O jornalista conservador inglês Paul Johnson escreve a história do povo americano


JOÃO BATISTA NATALI
enviado especial a Viena

O historiador e jornalista Paul Johnson, 70, é um dos aríetes mais talentosos e afiados que o pensamento conservador possui na Grã-Bretanha.
Foi editor do "New Statesman", autor de cerca de 40 documentários produzidos pela BBC, um dos ghost-writers de Margareth Thatcher e escreve hoje uma coluna semanal na "Spectator".
Seus 34 livros, alguns deles tijolões caudalosos, já tomaram por tema a história do cristianismo e do judaísmo, Elizabeth 1ª e o papel dos intelectuais no nascimento das sociedades modernas, no início do século 19.
Johnson lançou este ano, com 1.088 páginas, "A History of the American People". Com sua erudição sedutora, pondera sobre a condução de episódios por vezes traumáticos que permitiram ao povo norte-americano construir seu modelo de democracia.
Leia a seguir a entrevista que ele concedeu à Folha, em Viena, onde foi um dos participantes da conferência "Capitalismo e Cultura", promovida pelo Project Syndicate e pelo Instituto de Ciências Humanas da Áustria (leia nesta página).

Folha - Em meio à admiração que seu livro demonstra pelos EUA, há algum tópico na história recente ou remota daquele país que lhe desperte uma discordância moral profunda?

···

_Tarefas escritas_
A. Copie do texto sobre Paul Johnson o trecho que começa em "O jornalista conservador" e vai até "modelo de democracia.".
B. Prossiga com o texto sobre Paul Johnson a partir do ponto em que ele termina.
Os dados que vêm a seguir são um material à parte.

_Dados listados_

···

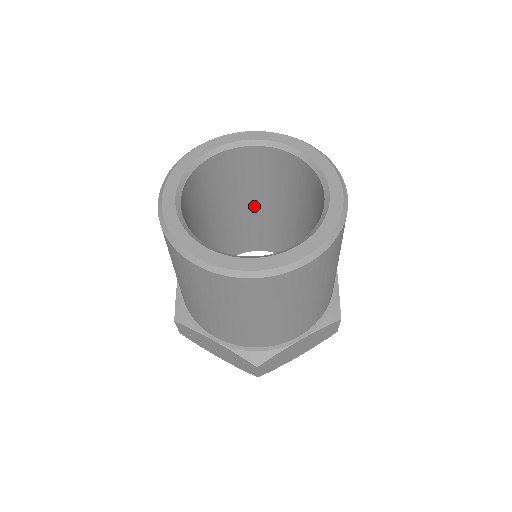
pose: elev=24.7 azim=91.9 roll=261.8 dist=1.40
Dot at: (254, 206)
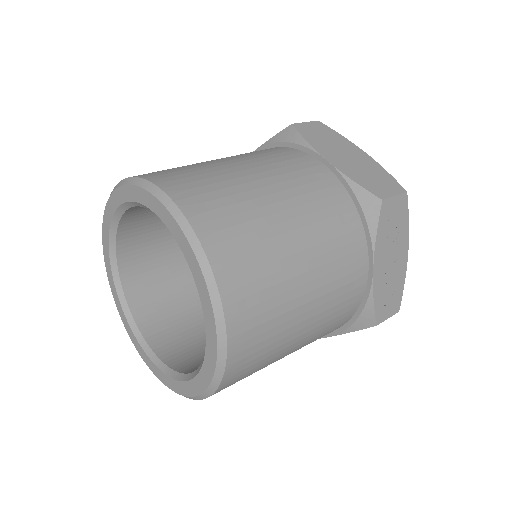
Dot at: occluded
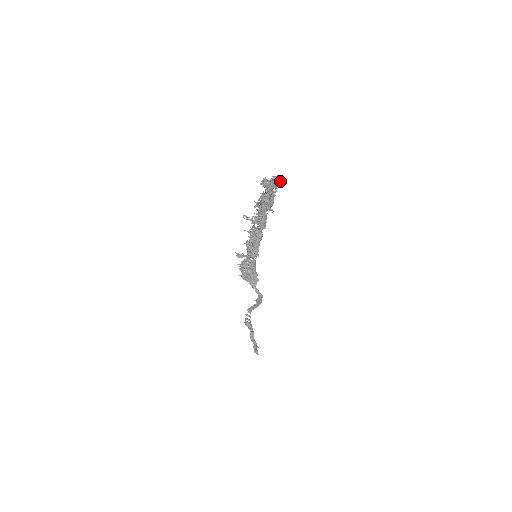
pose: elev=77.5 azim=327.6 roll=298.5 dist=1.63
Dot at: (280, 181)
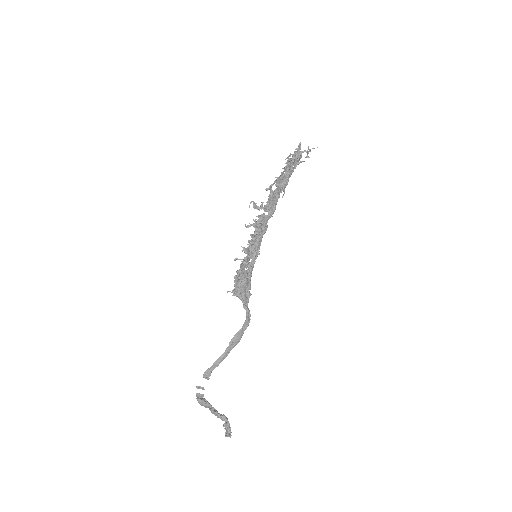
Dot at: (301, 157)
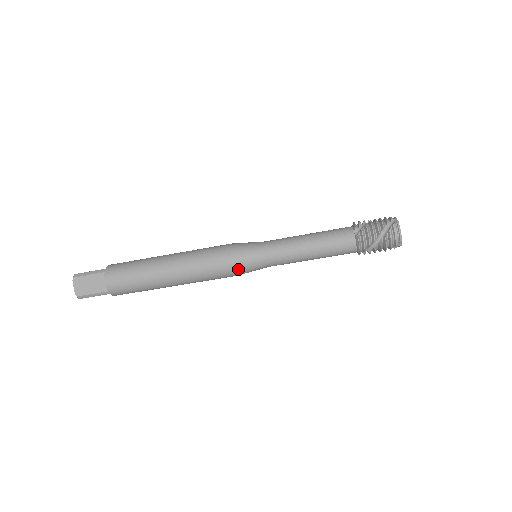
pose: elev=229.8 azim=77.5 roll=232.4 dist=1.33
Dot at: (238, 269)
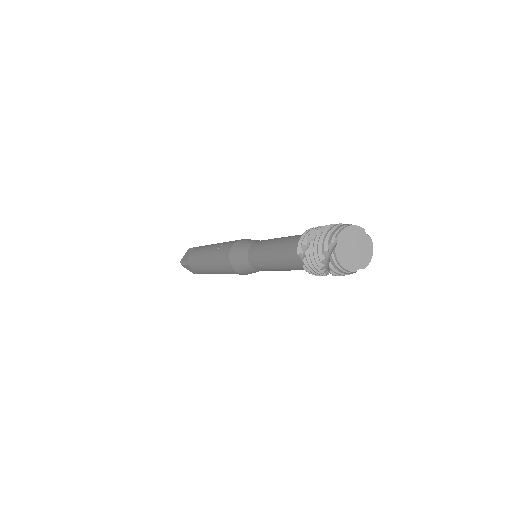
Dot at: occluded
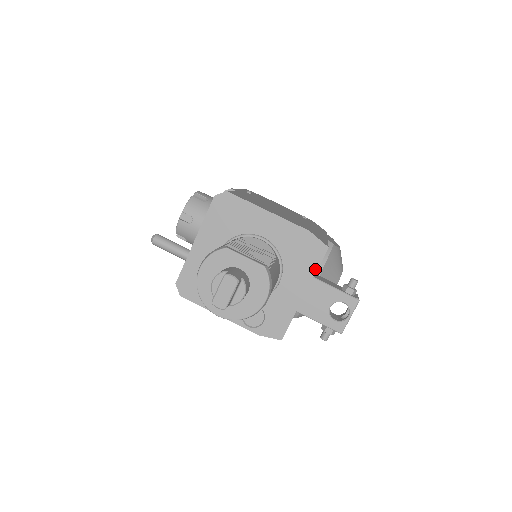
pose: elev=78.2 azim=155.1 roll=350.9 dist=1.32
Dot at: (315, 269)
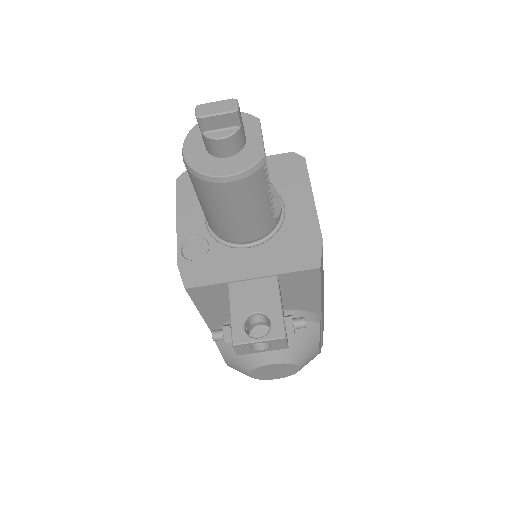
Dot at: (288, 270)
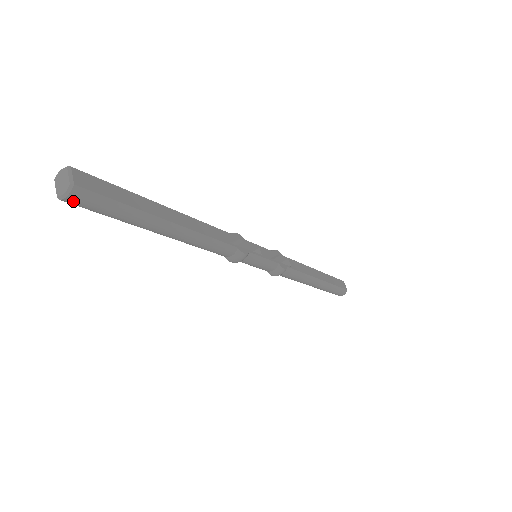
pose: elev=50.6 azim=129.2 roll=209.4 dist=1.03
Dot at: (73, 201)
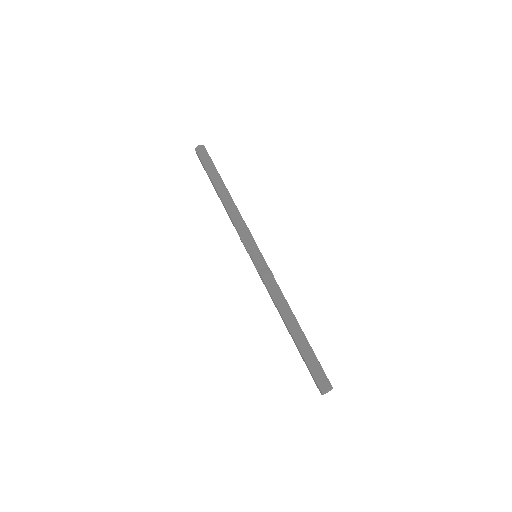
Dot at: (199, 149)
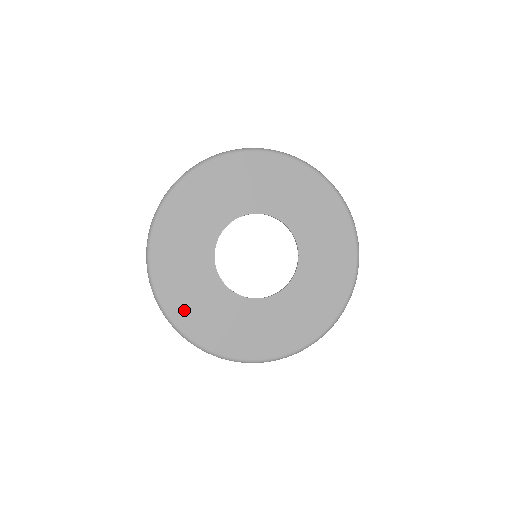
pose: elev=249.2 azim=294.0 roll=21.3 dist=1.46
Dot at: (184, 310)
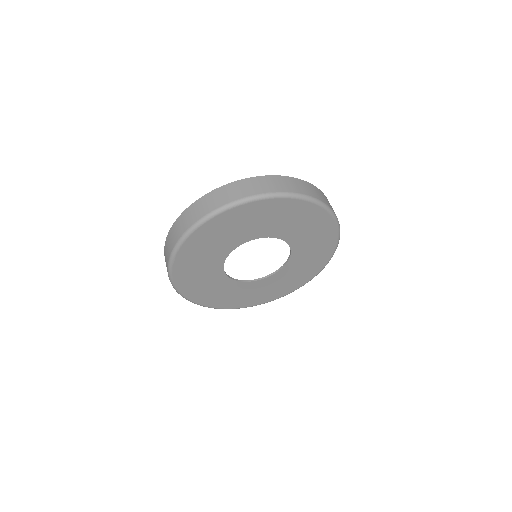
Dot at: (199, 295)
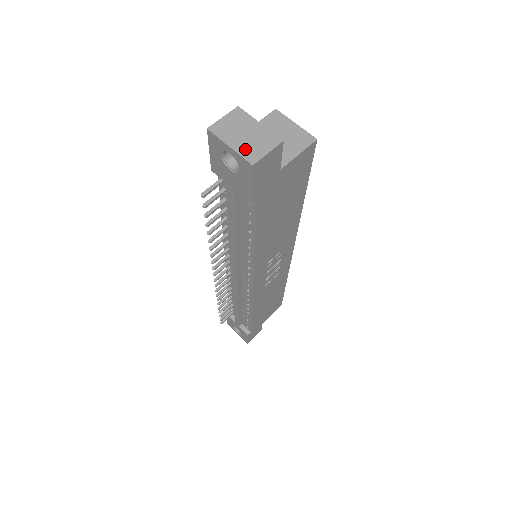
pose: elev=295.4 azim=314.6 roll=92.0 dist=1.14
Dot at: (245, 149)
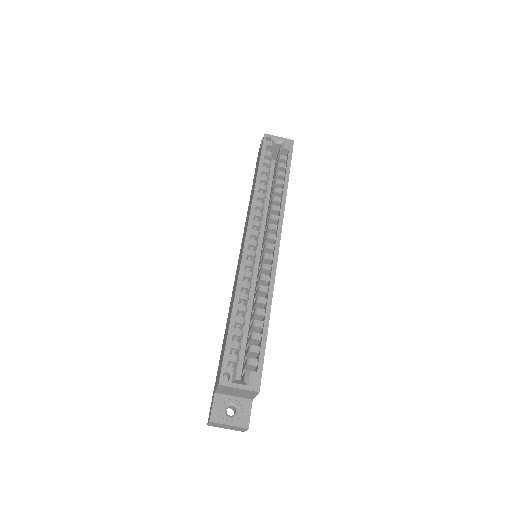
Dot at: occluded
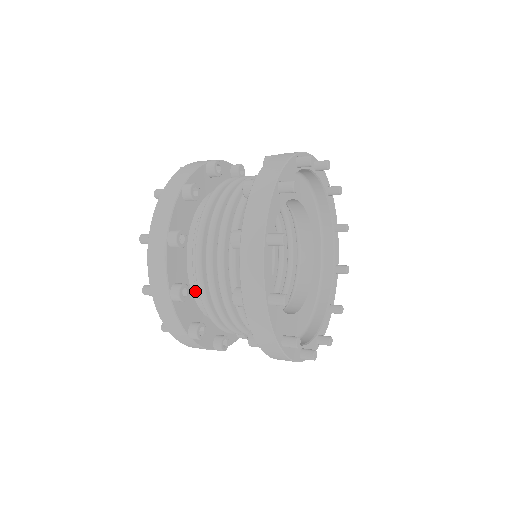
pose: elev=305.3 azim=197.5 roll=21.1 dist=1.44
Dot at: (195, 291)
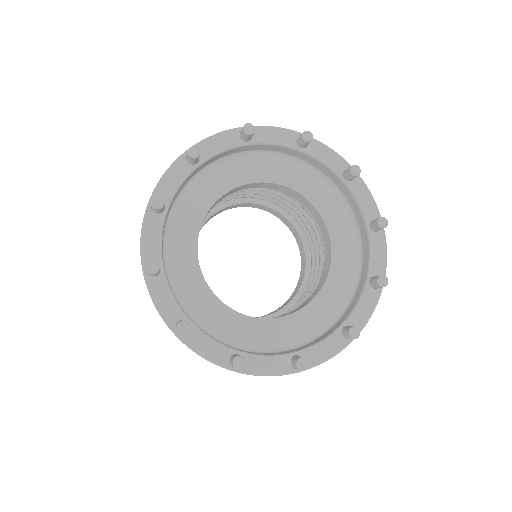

···

_Respostas escritas_
A.
O jornalista conservador inglês Paul Johnson escreve a história do povo americano


JOÃO BATISTA NATALI
enviado especial a Viena

O historiador e jornalista Paul Johnson, 70, é um dos aríetes mais talentosos e afiados que o pensamento conservador possui na Grã-Bretanha.
Foi editor do "New Statesman", autor de cerca de 40 documentários produzidos pela BBC, um dos ghost-writers de Margareth Thatcher e escreve hoje uma coluna semanal na "Spectator".
Seus 34 livros, alguns deles tijolões caudalosos, já tomaram por tema a história do cristianismo e do judaísmo, Elizabeth 1ª e o papel dos intelectuais no nascimento das sociedades modernas, no início do século 19.
Johnson lançou este ano, com 1.088 páginas, "A History of the American People". Com sua erudição sedutora, pondera sobre a condução de episódios por vezes traumáticos que permitiram ao povo norte-americano construir seu modelo de democracia.

B.
Paul Johnson -
Os americanos cometem erros e criam problemas para si mesmos. É o caso sobretudo da escravidão. Nos Estados sulistas os escravos eram de forma geral tratados como se fossem gado, mercadoria. Em muitos Estados era ilegal alfabetizar os escravos ou lhes dar noções de cristianismo. Havia algumas exceções, como Jefferson Davis, que foi presidente dos Estados confederados durante a Guerra Civil. Ele era humano com seus escravos e não compreendia as acusações de inumanidade lançadas contra a escravidão como um todo. A escravidão era desumana. O Sul foi derrotado, e a escravidão abolida. Isso prova minha tese, segundo a qual os norte-americanos conseguem reconhecer que os problemas existem e se mobilizam em seguida para resolvê-los.
Folha - Essa vitalidade para a autocorreção também vale para problemas atuais?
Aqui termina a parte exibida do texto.